[Text pulled from the pages]

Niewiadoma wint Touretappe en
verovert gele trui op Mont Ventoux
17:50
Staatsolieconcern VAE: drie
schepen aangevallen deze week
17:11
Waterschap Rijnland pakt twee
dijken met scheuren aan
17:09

...

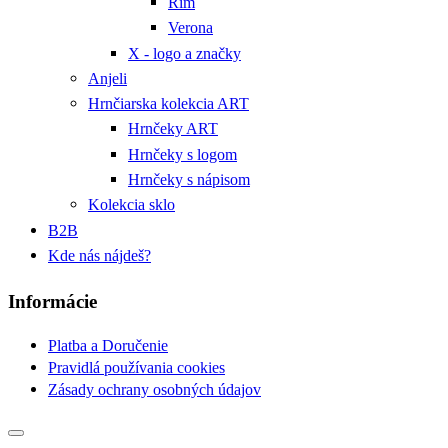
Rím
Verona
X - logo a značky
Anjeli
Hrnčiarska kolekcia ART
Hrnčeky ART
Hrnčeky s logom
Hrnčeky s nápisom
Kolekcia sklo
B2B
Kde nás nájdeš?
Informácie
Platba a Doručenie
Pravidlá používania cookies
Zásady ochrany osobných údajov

* * *

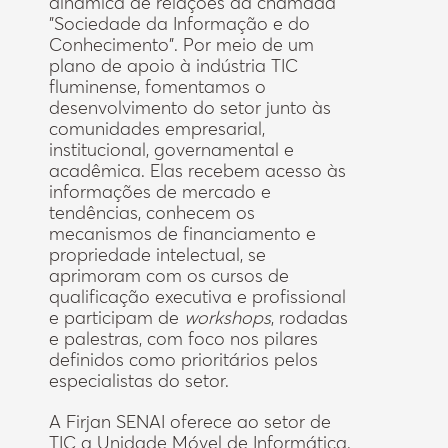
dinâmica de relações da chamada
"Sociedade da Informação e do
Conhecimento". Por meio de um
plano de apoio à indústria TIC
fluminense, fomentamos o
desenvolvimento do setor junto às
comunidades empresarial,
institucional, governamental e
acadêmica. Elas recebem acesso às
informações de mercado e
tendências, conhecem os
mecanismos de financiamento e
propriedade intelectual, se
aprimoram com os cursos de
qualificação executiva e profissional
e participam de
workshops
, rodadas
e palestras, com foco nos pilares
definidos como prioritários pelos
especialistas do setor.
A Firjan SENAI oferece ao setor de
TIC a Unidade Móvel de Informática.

Your instructions | Give back, word for word, every line from the one containing "dinâmica de relações da chamada" down to the one containing "TIC a Unidade Móvel de Informática.", including both of those lines.

Your solution |
dinâmica de relações da chamada
"Sociedade da Informação e do
Conhecimento". Por meio de um
plano de apoio à indústria TIC
fluminense, fomentamos o
desenvolvimento do setor junto às
comunidades empresarial,
institucional, governamental e
acadêmica. Elas recebem acesso às
informações de mercado e
tendências, conhecem os
mecanismos de financiamento e
propriedade intelectual, se
aprimoram com os cursos de
qualificação executiva e profissional
e participam de
workshops
, rodadas
e palestras, com foco nos pilares
definidos como prioritários pelos
especialistas do setor.
A Firjan SENAI oferece ao setor de
TIC a Unidade Móvel de Informática.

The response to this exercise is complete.